• **Matériel fourni**:

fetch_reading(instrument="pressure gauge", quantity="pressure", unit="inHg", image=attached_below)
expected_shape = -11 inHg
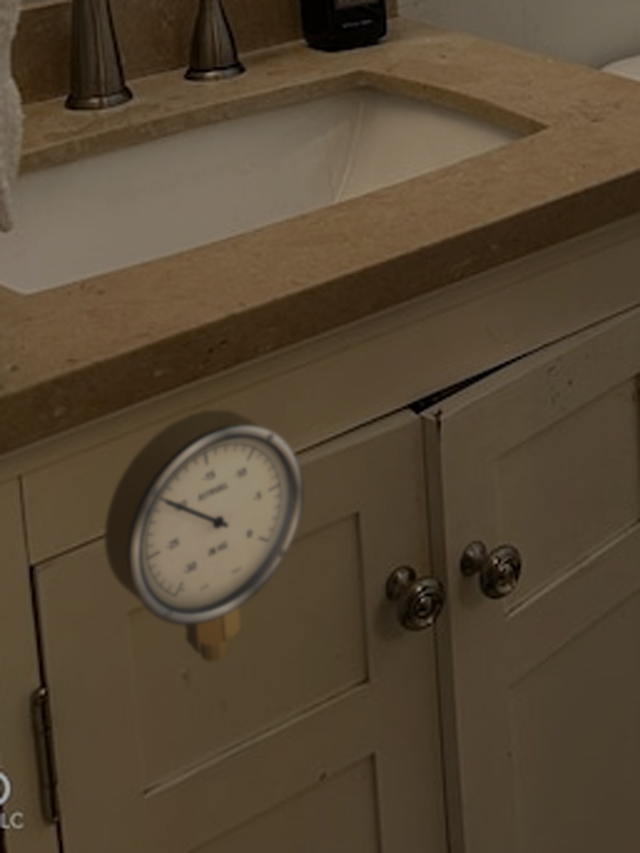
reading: -20 inHg
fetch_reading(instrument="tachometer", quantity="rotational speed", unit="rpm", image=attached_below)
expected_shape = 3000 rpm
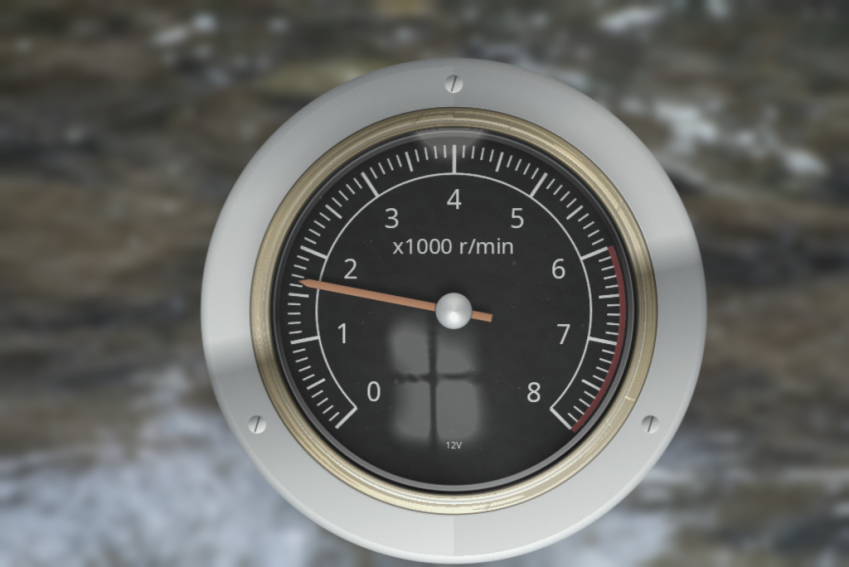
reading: 1650 rpm
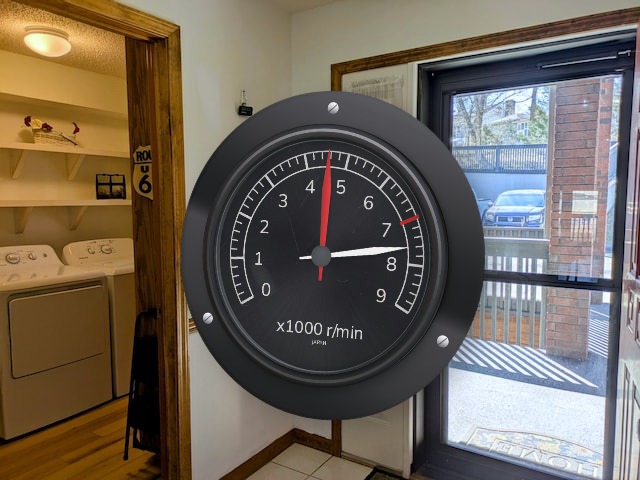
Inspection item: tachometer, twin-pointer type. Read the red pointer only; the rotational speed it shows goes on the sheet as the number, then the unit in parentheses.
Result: 4600 (rpm)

• **Consigne**:
Pourriez-vous recopier à l'identique toutes les lignes du matériel ci-dessus, sans les images ?

• **Réponse**:
fetch_reading(instrument="pressure gauge", quantity="pressure", unit="inHg", image=attached_below)
expected_shape = -11 inHg
reading: -20 inHg
fetch_reading(instrument="tachometer", quantity="rotational speed", unit="rpm", image=attached_below)
expected_shape = 3000 rpm
reading: 1650 rpm
Inspection item: tachometer, twin-pointer type. Read the red pointer only; the rotational speed it shows goes on the sheet as the number, then the unit in parentheses.
Result: 4600 (rpm)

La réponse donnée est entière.